Another, smaller, consists of the `d`, `y` and `x`.

For both of these triangles Pythagorean Theorem holds, so we can write:

``````R^2 = d^2 + h^2     =>      h = sqrt(R^2 - d^2)

x^2 = d^2 + y^2     =>      x = sqrt(d^2 + (R-h)^2)
``````

So we can easily calculate the length of the new side `x` - and use this method for approximating the circle with polygons!

### Integer calculations

Since we want to know many digits of `Pi` we could not use imprecise floating-point types.

Instead we will choose `R` to be very large integer, like `1 000 000 000 000 000 000 = 1e18` and then we can perform all necessary operations on integers. Let us agree that:

• whenever we divide integer by integer (usually it would be division by `2`) we throw away fractional part, simply rounding the result down;
• and if calculating square root of some `Z` (with Heron's method for example), we should use as a result the greatest integer `M` such that when squared it does not exceed `Z` (i.e. `M*M <= Z`).

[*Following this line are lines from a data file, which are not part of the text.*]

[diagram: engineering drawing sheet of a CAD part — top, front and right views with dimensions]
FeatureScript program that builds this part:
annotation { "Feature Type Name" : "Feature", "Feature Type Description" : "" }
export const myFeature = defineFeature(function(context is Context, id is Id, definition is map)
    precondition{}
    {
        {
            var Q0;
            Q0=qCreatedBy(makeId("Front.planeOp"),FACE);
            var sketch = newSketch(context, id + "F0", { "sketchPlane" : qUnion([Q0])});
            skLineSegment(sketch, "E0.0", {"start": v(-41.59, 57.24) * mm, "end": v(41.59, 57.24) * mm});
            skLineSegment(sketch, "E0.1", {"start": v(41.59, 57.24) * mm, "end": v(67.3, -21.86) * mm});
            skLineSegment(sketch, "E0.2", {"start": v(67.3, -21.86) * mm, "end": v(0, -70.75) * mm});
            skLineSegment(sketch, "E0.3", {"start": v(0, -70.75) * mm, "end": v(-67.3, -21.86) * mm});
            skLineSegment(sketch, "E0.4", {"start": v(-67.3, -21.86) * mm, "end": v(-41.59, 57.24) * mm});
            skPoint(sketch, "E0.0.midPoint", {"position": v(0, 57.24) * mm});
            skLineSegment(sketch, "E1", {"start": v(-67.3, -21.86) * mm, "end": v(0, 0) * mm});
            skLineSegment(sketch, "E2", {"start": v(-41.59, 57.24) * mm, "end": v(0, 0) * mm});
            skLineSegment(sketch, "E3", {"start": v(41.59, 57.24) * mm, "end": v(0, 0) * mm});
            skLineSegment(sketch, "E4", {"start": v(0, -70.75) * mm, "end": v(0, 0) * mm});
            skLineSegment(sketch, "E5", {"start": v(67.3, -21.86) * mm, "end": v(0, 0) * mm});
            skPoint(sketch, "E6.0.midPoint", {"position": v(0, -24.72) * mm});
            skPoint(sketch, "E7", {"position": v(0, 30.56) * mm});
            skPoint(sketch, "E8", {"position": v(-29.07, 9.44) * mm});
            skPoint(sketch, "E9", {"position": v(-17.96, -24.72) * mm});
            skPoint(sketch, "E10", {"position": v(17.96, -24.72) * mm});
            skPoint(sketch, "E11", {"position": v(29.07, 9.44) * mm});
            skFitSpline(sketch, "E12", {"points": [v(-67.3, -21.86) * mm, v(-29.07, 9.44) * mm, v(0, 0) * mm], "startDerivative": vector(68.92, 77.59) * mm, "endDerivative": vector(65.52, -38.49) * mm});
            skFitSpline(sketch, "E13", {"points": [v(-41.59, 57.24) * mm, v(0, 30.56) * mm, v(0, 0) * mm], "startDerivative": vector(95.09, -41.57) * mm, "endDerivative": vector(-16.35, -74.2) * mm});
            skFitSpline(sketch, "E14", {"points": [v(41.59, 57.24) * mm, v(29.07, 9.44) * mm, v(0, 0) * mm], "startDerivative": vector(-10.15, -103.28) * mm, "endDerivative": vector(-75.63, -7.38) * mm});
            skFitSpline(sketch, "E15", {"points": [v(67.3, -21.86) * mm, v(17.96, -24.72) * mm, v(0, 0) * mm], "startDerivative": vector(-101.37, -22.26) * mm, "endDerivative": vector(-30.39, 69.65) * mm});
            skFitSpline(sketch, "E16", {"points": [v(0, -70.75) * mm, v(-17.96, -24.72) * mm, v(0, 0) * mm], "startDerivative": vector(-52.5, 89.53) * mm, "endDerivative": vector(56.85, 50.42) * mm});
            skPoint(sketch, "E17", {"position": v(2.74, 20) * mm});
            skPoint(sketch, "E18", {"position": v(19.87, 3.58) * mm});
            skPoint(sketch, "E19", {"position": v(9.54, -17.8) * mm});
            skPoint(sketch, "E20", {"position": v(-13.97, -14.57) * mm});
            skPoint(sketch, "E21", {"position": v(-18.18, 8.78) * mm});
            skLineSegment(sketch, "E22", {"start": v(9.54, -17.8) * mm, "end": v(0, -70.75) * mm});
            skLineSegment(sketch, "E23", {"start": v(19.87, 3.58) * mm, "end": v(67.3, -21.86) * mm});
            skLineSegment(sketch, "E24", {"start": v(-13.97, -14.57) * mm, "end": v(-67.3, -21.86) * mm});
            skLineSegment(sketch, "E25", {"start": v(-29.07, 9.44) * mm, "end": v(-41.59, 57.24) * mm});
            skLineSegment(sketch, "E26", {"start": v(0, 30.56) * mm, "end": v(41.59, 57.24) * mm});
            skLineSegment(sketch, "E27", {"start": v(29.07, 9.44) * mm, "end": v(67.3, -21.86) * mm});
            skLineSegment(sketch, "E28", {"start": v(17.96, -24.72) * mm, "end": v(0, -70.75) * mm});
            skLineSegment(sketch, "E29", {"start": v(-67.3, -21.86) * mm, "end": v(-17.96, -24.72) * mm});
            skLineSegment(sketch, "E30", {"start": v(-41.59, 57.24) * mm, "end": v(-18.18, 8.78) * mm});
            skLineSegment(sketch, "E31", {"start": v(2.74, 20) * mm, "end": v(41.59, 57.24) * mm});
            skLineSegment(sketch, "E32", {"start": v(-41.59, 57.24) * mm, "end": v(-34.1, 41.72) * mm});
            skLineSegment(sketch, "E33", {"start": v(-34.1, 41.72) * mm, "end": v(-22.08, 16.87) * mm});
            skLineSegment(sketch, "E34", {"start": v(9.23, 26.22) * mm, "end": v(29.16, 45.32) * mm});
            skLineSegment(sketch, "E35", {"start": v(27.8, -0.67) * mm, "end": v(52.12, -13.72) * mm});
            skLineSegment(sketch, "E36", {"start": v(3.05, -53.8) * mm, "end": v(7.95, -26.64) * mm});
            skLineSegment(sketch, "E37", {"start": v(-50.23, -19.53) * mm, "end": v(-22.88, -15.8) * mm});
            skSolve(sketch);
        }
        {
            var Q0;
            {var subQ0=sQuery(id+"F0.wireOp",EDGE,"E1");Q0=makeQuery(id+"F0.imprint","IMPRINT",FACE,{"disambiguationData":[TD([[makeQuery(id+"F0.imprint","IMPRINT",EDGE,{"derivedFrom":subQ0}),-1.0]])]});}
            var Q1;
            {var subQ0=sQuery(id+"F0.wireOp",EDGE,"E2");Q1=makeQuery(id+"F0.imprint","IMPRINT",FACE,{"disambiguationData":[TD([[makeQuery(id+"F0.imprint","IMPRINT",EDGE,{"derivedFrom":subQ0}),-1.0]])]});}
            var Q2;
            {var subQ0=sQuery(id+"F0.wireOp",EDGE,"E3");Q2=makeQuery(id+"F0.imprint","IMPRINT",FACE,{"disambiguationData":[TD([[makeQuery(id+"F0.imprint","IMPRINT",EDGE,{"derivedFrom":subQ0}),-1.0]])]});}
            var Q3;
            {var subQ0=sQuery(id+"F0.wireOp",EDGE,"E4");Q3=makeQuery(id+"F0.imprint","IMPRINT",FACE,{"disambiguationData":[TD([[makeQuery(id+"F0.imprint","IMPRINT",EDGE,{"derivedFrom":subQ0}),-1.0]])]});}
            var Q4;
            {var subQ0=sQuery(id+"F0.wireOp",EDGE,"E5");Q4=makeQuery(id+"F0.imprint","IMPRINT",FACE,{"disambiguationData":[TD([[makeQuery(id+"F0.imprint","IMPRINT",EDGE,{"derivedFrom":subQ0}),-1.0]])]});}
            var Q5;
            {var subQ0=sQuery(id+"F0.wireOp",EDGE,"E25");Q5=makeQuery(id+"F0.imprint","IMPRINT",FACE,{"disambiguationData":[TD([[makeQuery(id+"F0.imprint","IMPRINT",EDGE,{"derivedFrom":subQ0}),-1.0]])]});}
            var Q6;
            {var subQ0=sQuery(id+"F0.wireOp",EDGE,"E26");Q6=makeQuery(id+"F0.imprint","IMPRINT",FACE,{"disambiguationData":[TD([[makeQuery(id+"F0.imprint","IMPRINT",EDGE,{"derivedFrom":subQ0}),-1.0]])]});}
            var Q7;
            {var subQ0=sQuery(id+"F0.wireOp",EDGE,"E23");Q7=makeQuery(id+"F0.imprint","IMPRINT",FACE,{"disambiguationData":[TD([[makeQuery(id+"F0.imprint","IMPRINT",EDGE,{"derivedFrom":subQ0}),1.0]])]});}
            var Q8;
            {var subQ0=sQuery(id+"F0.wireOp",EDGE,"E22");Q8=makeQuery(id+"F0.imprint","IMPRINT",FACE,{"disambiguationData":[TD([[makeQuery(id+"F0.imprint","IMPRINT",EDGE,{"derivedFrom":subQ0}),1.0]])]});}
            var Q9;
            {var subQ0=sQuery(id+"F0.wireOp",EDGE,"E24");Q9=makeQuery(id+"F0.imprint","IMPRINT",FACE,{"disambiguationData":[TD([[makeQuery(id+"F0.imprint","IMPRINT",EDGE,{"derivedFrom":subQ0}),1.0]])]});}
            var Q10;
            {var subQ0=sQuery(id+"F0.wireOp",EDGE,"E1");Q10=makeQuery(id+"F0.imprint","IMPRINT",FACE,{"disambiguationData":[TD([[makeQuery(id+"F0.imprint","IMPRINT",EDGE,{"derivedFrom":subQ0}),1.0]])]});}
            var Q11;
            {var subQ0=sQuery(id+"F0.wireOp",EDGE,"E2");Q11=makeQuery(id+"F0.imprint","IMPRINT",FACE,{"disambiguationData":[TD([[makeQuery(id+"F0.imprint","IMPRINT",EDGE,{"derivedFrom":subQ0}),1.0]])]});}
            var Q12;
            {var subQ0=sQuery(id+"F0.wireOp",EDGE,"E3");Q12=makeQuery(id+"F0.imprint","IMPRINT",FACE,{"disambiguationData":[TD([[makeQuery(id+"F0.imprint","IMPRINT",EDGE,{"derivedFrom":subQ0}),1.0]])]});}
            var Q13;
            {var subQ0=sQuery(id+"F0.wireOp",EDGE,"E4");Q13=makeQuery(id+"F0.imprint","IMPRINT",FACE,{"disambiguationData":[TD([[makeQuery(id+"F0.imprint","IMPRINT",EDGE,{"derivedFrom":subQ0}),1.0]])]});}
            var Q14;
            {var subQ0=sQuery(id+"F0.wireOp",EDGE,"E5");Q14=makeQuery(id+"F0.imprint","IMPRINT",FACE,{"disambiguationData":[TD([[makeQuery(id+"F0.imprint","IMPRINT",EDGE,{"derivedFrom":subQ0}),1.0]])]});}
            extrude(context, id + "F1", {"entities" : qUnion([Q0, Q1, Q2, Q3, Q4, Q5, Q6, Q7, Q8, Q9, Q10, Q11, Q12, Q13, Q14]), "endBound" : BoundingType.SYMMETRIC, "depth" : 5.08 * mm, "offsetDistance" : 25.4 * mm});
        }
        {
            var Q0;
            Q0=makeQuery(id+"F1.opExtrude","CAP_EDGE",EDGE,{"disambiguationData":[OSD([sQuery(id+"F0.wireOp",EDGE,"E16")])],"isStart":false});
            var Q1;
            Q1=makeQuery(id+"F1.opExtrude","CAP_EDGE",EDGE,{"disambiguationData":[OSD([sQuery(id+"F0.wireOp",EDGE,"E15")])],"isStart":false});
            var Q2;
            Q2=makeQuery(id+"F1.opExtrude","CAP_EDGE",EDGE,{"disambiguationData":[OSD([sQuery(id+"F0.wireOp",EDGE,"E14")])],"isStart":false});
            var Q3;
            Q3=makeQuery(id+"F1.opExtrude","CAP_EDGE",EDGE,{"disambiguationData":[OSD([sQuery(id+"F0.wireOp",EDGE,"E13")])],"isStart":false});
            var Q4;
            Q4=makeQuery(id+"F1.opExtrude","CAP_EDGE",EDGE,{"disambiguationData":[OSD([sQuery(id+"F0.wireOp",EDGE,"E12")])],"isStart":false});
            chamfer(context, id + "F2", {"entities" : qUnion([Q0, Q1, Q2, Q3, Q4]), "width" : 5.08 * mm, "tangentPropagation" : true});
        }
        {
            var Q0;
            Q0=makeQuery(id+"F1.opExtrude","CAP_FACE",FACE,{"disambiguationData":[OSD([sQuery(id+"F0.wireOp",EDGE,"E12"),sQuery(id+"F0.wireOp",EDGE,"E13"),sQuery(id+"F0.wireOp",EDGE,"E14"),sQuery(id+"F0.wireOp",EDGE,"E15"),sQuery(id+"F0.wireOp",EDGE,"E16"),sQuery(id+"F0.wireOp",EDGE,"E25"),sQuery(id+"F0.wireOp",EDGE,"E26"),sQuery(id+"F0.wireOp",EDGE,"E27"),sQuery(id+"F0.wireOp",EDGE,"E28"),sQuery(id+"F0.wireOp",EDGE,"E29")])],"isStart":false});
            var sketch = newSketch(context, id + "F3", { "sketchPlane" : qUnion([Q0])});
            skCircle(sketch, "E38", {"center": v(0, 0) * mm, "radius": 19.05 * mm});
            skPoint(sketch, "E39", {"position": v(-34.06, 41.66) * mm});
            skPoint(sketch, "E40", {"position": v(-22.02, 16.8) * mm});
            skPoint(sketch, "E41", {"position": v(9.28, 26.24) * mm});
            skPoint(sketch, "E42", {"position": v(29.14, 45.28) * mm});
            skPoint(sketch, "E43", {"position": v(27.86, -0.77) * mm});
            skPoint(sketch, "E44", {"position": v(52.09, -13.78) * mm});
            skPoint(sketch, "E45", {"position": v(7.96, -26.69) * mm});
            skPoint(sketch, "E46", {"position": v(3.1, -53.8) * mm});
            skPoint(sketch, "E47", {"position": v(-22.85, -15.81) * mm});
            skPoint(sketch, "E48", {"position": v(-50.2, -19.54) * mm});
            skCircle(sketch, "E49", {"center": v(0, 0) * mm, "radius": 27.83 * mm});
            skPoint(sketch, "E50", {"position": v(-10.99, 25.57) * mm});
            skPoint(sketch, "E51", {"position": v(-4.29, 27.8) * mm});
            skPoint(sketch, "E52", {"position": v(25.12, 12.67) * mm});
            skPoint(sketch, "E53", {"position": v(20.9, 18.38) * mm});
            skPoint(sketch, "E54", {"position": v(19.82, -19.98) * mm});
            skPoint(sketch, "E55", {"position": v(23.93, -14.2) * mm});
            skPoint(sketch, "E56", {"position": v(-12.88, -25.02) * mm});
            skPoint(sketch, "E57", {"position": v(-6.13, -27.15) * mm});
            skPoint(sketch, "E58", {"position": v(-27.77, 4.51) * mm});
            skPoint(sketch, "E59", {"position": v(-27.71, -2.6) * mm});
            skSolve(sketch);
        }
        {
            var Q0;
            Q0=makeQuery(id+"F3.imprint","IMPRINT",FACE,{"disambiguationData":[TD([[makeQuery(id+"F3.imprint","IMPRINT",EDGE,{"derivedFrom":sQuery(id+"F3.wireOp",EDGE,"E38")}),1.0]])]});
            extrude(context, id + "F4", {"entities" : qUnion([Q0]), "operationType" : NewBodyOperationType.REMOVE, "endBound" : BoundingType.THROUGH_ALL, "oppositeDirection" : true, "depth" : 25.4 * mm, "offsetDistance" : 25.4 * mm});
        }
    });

So for example with radius `R = 1e18` and starting with hexagon with `D = R` we calculate:

``````d=500000000000000000  h=866025403784438646  side=517638090205041524  (for 12 sides)
d=258819045102520762  h=965925826289068286  side=261052384440103182  (for 24 sides)
d=130526192220051591  h=991444861373810411  side=130806258460286133  (for 48 sides)
d=65403129230143066   h=997858923238603506  side=65438165643552283   (for 96 sides)
``````

And to get the value of `Pi` (well, without decimal point) we need to multiply `side` by amount of sides and then divide by `2` (that is why it is good to use `R` equal to some power of `10`):

``````Pi = 96 * 65438165643552283 / 2 = 3141031950890509584
``````

Of course if we repeat this algorithm too many time, `side` may decrease to very small values so the precision will be lost.

### Problem statement

Input data will contain value `K` between `100` and `200` which you will use to set radius as `R = 10^K`.
Another value `N` will be given - how many steps of algorithm to perform (so the last polygon has `6 * 2^N` sides).
Answer should give the representation of `Pi` (without decimal point) after that many steps.

Example:

``````input data:
37 11

Note: since this exercise requires long-arithmetic, it is better to user language which have built-in types for this, like `Python` or `Java`.